Before you decide to buy a puppy, consider whether an adult Tosa might better suit your needs and lifestyle. Puppies are loads of fun, but they require a lot of time and effort before they grow up to become the dog of your dreams. An adult may already have some training and will probably be less active, destructive and demanding than a puppy. With an adult, you know more about what you’re getting in terms of personality and health and you can find adults through breeders or shelters. If you are interested in acquiring an older dog through breeders, ask them about purchasing a retired show dog or if they know of an adult dog who needs a new home. If you want to adopt a dog, read the advice below on how to do that.
The Tosa is a rare breed and it is unlikely that you will find one at a shelter or through a breed-rescue group. If you wish to try that route, however, here are some tips to help you find and adopt the right dog from a rescue group or shelter:
1. Use the Web
Sites like Petfinder.com can have you searching for a Tosa in your area in no time flat. The site allows you to be very specific in your requests (housetraining status, for example) or very general (all the Tosas available on Petfinder across the country). AnimalShelter can help you find animal rescue groups in your area. Also some local newspapers have “pets looking for homes” sections you can review.
Social media is another great way to find a dog. Post on your Facebook page that you are looking for a specific breed so that your entire community can be your eyes and ears.
2. Reach Out to Local Experts
Start talking with all the pet pros in your area about your desire for a Tosa. That includes vets, dog walkers, and groomers. When someone has to make the tough decision to give up a dog, that person will often ask her own trusted network for recommendations.
3. Talk to Breed Rescue
Networking can help you find a dog that may be the perfect companion for your family. You can also search online for other Tosa rescues in your area. Most people who love Tosas love all Tosas. That’s why breed clubs have rescue organizations devoted to taking care of homeless dogs. Search online for Tosa rescues in your area.
4. Key Questions to Ask
You now know the things to discuss with a breeder, but there are also questions you should discuss with shelter or rescue group staff or volunteers before you bring home a dog. These include:
What is his energy level?
How is he around other animals?
How does he respond to shelter workers, visitors, and children?

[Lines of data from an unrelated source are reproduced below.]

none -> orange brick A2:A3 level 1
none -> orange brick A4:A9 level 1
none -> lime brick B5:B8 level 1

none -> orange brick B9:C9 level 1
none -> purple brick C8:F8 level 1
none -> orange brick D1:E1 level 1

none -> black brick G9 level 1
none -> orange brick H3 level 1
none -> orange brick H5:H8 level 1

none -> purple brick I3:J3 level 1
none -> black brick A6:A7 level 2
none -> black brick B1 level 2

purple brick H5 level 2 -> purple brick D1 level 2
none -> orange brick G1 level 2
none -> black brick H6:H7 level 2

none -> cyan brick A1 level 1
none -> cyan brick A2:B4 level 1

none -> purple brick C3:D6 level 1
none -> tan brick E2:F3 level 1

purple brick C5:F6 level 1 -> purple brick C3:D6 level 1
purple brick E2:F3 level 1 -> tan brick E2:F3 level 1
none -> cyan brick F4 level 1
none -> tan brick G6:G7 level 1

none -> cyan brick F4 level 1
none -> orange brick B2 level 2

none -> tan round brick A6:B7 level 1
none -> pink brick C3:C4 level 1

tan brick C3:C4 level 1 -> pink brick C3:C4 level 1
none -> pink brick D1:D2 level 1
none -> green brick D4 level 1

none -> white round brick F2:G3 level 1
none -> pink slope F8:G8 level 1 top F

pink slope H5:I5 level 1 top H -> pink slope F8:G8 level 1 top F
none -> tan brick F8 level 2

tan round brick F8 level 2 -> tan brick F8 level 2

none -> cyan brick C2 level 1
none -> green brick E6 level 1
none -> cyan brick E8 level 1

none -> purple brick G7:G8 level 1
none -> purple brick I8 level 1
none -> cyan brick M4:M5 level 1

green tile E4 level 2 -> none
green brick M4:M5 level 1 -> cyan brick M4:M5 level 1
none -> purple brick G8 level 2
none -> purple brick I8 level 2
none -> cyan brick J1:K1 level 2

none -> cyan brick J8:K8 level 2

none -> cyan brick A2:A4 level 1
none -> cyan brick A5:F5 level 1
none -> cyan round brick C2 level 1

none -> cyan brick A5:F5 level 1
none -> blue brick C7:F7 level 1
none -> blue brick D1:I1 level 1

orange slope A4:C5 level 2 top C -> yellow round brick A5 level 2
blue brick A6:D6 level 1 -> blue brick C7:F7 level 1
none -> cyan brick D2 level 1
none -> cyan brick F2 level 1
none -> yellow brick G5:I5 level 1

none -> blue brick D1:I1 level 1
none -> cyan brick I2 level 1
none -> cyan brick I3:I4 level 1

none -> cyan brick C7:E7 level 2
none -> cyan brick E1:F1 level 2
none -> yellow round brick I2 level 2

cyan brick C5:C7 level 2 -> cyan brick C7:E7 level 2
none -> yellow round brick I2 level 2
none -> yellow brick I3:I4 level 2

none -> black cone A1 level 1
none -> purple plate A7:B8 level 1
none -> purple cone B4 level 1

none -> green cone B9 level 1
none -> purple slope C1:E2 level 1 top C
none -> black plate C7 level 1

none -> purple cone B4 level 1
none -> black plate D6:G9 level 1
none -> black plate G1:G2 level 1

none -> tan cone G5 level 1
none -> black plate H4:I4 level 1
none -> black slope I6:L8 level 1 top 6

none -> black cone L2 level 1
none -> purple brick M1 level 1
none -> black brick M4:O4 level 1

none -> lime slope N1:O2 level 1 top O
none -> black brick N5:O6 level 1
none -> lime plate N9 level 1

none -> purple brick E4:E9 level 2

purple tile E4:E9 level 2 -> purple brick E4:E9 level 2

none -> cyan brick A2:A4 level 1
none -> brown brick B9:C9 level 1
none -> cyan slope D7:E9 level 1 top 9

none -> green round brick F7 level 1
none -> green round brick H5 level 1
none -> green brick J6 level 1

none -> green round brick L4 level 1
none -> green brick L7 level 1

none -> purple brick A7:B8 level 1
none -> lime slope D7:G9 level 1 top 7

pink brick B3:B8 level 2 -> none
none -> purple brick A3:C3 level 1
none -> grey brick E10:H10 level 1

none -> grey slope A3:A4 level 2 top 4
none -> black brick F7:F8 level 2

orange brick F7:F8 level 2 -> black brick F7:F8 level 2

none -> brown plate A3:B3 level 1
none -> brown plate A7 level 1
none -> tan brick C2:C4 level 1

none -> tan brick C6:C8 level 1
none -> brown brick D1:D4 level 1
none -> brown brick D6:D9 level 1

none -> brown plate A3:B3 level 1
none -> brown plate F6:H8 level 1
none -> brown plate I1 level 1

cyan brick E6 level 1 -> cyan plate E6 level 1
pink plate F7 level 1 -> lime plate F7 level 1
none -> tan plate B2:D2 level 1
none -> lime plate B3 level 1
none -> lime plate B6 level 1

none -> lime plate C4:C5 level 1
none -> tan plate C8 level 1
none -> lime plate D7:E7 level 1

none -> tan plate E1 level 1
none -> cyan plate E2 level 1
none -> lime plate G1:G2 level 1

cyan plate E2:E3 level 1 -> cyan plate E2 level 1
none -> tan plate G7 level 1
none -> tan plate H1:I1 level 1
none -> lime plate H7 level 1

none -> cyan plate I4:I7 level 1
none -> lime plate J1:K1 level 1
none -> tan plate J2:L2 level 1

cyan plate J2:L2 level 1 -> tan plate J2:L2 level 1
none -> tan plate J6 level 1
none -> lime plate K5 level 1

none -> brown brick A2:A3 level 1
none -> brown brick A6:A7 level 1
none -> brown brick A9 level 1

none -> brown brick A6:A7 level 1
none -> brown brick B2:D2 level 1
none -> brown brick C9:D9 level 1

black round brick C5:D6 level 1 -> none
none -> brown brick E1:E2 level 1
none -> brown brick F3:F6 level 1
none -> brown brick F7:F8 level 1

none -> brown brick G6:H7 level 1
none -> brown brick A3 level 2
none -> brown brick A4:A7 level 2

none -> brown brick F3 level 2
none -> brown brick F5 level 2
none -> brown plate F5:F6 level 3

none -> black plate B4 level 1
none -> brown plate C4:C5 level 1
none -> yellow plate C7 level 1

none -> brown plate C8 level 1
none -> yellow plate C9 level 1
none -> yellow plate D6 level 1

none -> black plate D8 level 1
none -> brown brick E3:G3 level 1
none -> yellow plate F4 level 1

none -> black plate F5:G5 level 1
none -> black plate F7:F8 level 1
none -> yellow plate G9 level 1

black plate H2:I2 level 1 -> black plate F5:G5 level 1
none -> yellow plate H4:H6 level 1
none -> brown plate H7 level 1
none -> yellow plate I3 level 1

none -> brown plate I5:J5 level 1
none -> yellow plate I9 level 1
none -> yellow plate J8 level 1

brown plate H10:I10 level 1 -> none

What is his personality like?
What is his age?
Is he housetrained?
Has he ever bitten or hurt anyone that they know of?
Are there any known health issues?
Wherever you acquire your Tosa, make sure you have a good contract with the seller, shelter or rescue group that spells out responsibilities on both sides. Petfinder offers an Adopters Bill of Rights that helps you understand what you can consider normal and appropriate when you get a dog from a shelter. In states with “puppy lemon laws,” be sure you and the person you get the dog from both understand your rights and recourses.
Puppy or adult, take your Tosa to your veterinarian soon after adoption. Your veterinarian will be able to spot problems, and will work with you to set up a preventive regimen that will help you avoid many health issues.